== ACTIONS TO TAKE ==
[1] In the thread on tanwiin in proper names, what does psxws say the name Muhammad is?
[2] In the listing, rewrite the part that opens with the line containing "Meer Artikelen" and runs through the end of the listing, changing "fietsbel" to "deurbel" and keeping everything else the same. Omit the pictures.

____ TEXT SECTION

# tanwiin تنوين in a proper name



## Ibn Nacer

Hello,

Proper names are defined by nature, so what are the reasons why the Proper names have tanwîn or not?

Les noms propres sont définis par nature alors je me demande quelles sont les raisons pour lesquelles ils ont ou non un tanwîn, quelles sont les causes grammaticales ?


Merci.


----------



## WadiH

They are semantically definite but grammatically they can be either definite (الزبير، الطفيل، عبد الله، صلاح الدين) or indefinite (محمد، هند، خالد).


----------



## Ibn Nacer

The grammatical reasons are the same as any common noun? (Les raisons grammaticales sont-elles les mêmes que pour n'importe quel nom commun ?)

Proper names can not have the definite article or am I wrong? الزبير and الطفيل are proper names with the definite article?
Can they be Mudhaf?

*EDIT :*
Exemples tirés d'ici :  http://www.madinaharabic.com/Arabic_.../L004_009.html : مُحَمَّدٌ   طَالِبٌ et أَحْمَدُ طَالِبٌ

Les deux noms propres ont la même fonction grammaticale, ils sont sujets d'une phrase nominale (c'est-à-dire  مُبْتَدأ)   mais pourtant seul un des deux a un tanwîn, ceci me fait penser que le   fait qu'un nom propre ait ou non un tanwîn n'est pas lié à sa fonction   grammaticale, c'est du moins vrai dans cet exemple.

Du coup je me demande si cela n'est pas lié au nom  lui même ce qui impliquerait que certains noms propres ont toujours un  tanwîn et que d'autres n'en ont jamais. Par exemple est-ce qu'il est  possible que Ahmad ait le tanwîn et que Muhammad ne l'ait pas  contrairement aux exemples cités ?

Qu'en pensez-vous ?


----------



## kid koodii

I do not speak French but it would seem that many common names are in idaafa construct (salah addin, 3abd allah as given by Wadi Hanafa). However names are grammatically definite no matter what their construct-- "kitaabu muhammad" means "the book of muhammad", no matter what, and "al" is never necessary before the proper noun. aleisa kathalik?


----------



## psxws

Essentially the difference is the origin of the name, some names have tanwiin because they are words already in Arabic. Muhammad for example is an اسم مفعول and Khalid an اسم فاعل, they are both regularly constructed from their roots so that, even if you might not think of it as such, it was originally simply an adjective that came to be used as a proper name, so that grammatically it is still treated as such. Ahmad comes from the verb conjugation and so does not fall under these same rules.

________
____ PROVIDED MATERIAL

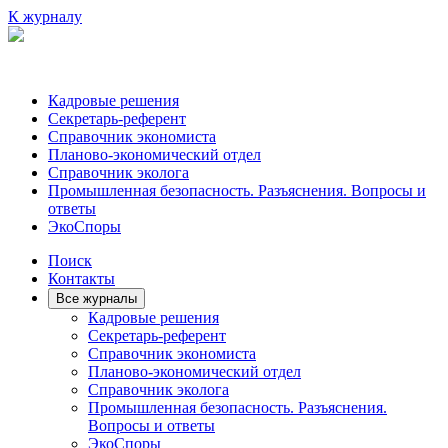
К журналу
Кадровые решения
Секретарь-референт
Справочник экономиста
Планово-экономический отдел
Справочник эколога
Промышленная безопасность. Разъяснения. Вопросы и
ответы
ЭкоСпоры
Поиск
Контакты
Все журналы
Кадровые решения
Секретарь-референт
Справочник экономиста
Планово-экономический отдел
Справочник эколога
Промышленная безопасность. Разъяснения.
Вопросы и ответы
ЭкоСпоры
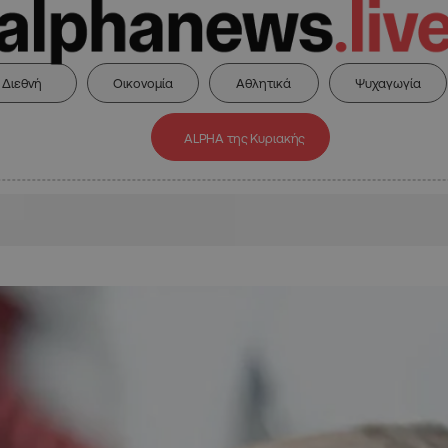
Διεθνή
Οικονομία
Αθλητικά
Ψυχαγωγία
ALPHA της Κυριακής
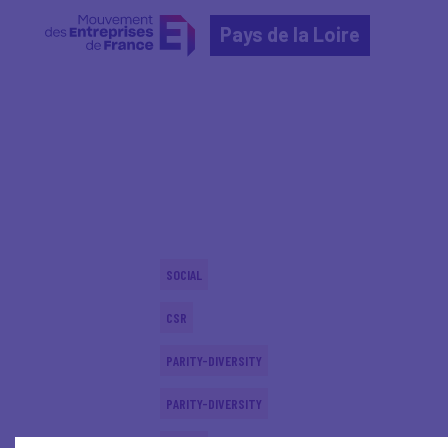
Pays de la Loire
Home
Actualités nationales
Actualités nationale
SOCIAL
CSR
PARITY-DIVERSITY
PARITY-DIVERSITY
SOCIAL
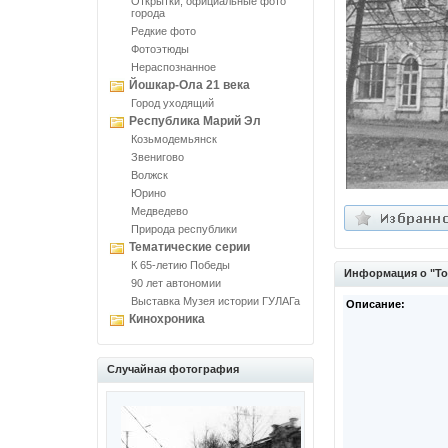
Открытки, официальные фото
города
Редкие фото
Фотоэтюды
Нераспознанное
Йошкар-Ола 21 века
Город уходящий
Республика Марий Эл
Козьмодемьянск
Звенигово
Волжск
Юрино
Медведево
Природа республики
Тематические серии
К 65-летию Победы
Информация о "То
90 лет автономии
Выставка Музея истории ГУЛАГа
Описание:
Кинохроника
Случайная фотография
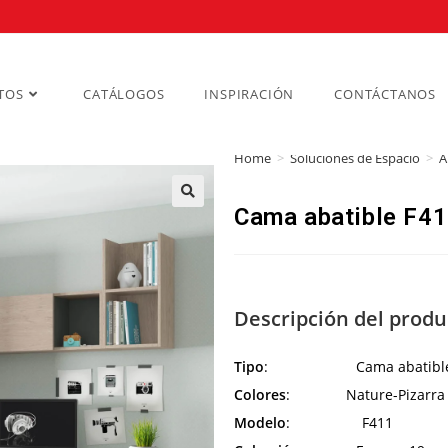
TOS
CATÁLOGOS
INSPIRACIÓN
CONTÁCTANOS
Home
>
Soluciones de Espacio
>
A
Cama abatible F4
Descripción del produ
Tipo
: Cama abatibl
Colores
: Nature-Pizarra
Modelo
: F411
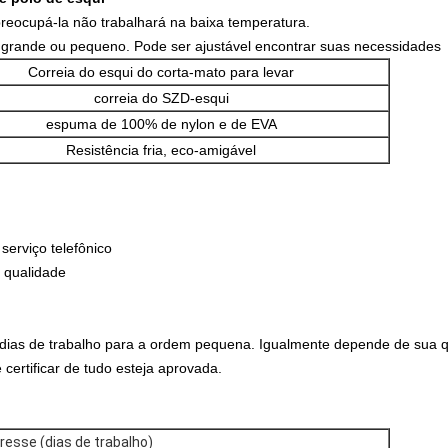
 preocupá-la não trabalhará na baixa temperatura.
é grande ou pequeno. Pode ser ajustável encontrar suas necessidades
Correia do esqui do corta-mato para levar
correia do SZD-esqui
espuma de 100% de nylon e de EVA
Resistência fria, eco-amigável
erviço telefônico
a qualidade
dias de trabalho para a ordem pequena. Igualmente depende de sua q
certificar de tudo esteja aprovada.
resse (dias de trabalho)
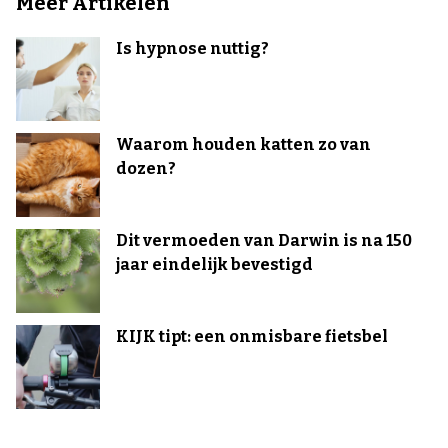
Meer Artikelen
Is hypnose nuttig?
Waarom houden katten zo van
dozen?
Dit vermoeden van Darwin is na 150
jaar eindelijk bevestigd
KIJK tipt: een onmisbare fietsbel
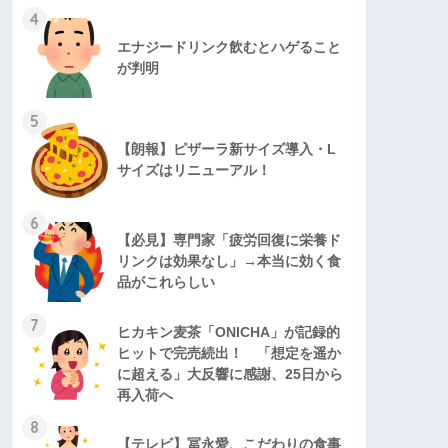
4
エナジードリンク飲むとハゲること
が判明
5
【朗報】ピザーラ新サイズ導入・L
サイズはリニューアル！
6
【必見】専門家「疲労回復に栄養ド
リンクは効果なし」→本当に効く食
品がこれらしい
7
ヒカキン麦茶「ONICHA」が記録的
ヒットで完売続出！ 「想定を遥か
に超える」大反響に感謝、25日から
再入荷へ
8
【テレビ】冨永愛、こだわりの食事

________

== EXPECTED RESULTS ==
[1] An اسم مفعول.

[2]
Meer Artikelen
Is hypnose nuttig?
Waarom houden katten zo van
dozen?
Dit vermoeden van Darwin is na 150
jaar eindelijk bevestigd
KIJK tipt: een onmisbare deurbel
4
エナジードリンク飲むとハゲること
が判明
5
【朗報】ピザーラ新サイズ導入・L
サイズはリニューアル！
6
【必見】専門家「疲労回復に栄養ド
リンクは効果なし」→本当に効く食
品がこれらしい
7
ヒカキン麦茶「ONICHA」が記録的
ヒットで完売続出！ 「想定を遥か
に超える」大反響に感謝、25日から
再入荷へ
8
【テレビ】冨永愛、こだわりの食事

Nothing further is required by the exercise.